Description
Pandas version checks
-
I have checked that this issue has not already been reported.
-
I have confirmed this bug exists on the latest version of pandas.
-
I have confirmed this bug exists on the main branch of pandas.
Reproducible Example
import scipy
import pandas as pd
coo = scipy.sparse.coo_matrix([[False,True],[True,False]])
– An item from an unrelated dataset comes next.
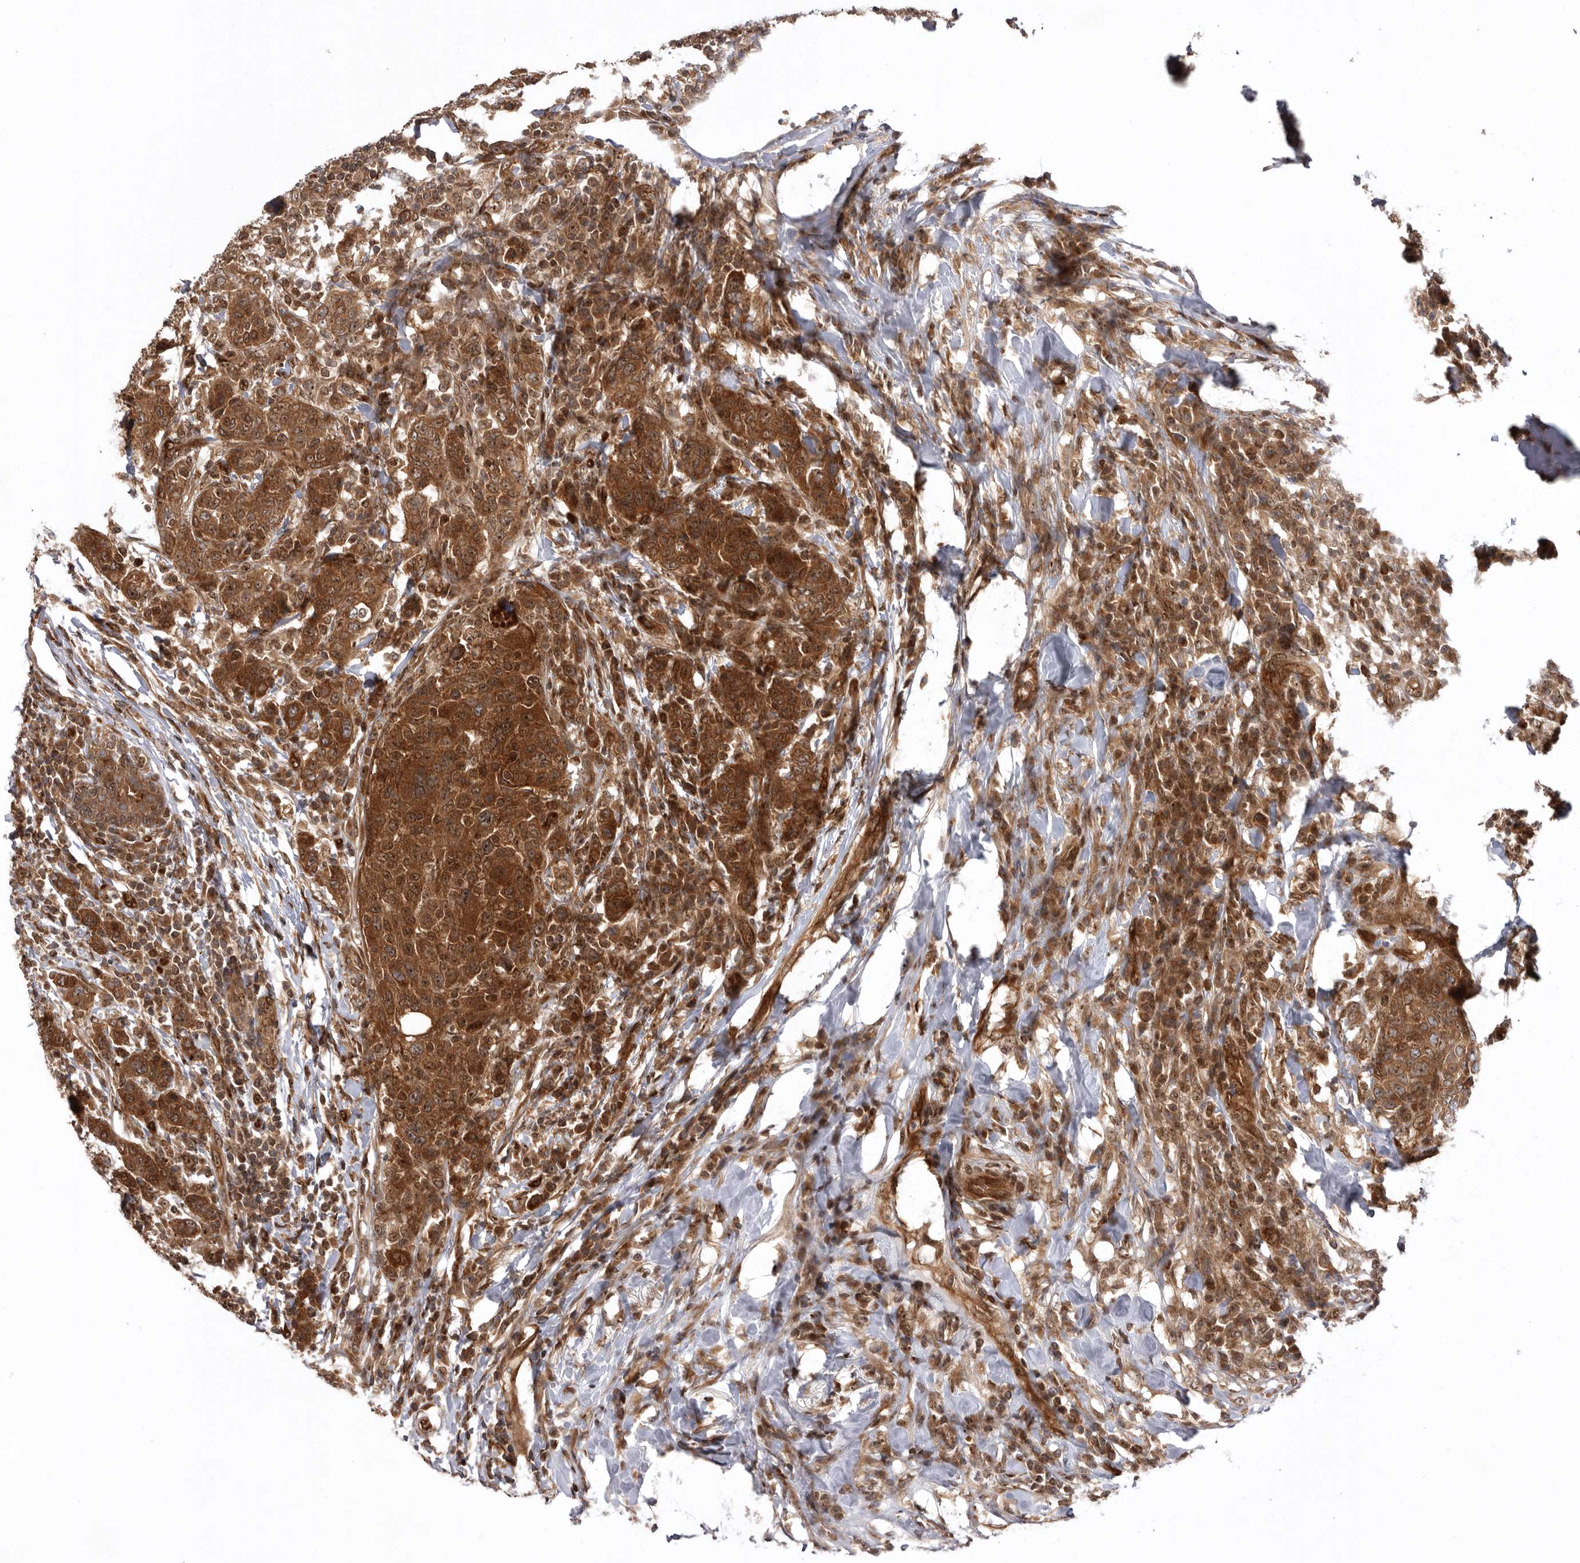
{"staining": {"intensity": "strong", "quantity": ">75%", "location": "cytoplasmic/membranous,nuclear"}, "tissue": "breast cancer", "cell_type": "Tumor cells", "image_type": "cancer", "snomed": [{"axis": "morphology", "description": "Duct carcinoma"}, {"axis": "topography", "description": "Breast"}], "caption": "Protein expression analysis of breast infiltrating ductal carcinoma reveals strong cytoplasmic/membranous and nuclear positivity in about >75% of tumor cells.", "gene": "DHDDS", "patient": {"sex": "female", "age": 37}}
pd.DataFrame.sparse.from_spmatrix(coo) # results in FutureWarning
coo = scipy.sparse.coo_matrix([[0,1],[1,0]])
pd.DataFrame.sparse.from_spmatrix(coo) # no warnings
Issue Description
Attempting to use from_spmatrix() with a boolean-type scipy.sparse matrix raises a warning about arbitrary scalar fill_value:
FutureWarning: Allowing arbitrary scalar fill_value in SparseDtype is deprecated. In a future version, the fill_value must be a valid value for the SparseDtype.subtype.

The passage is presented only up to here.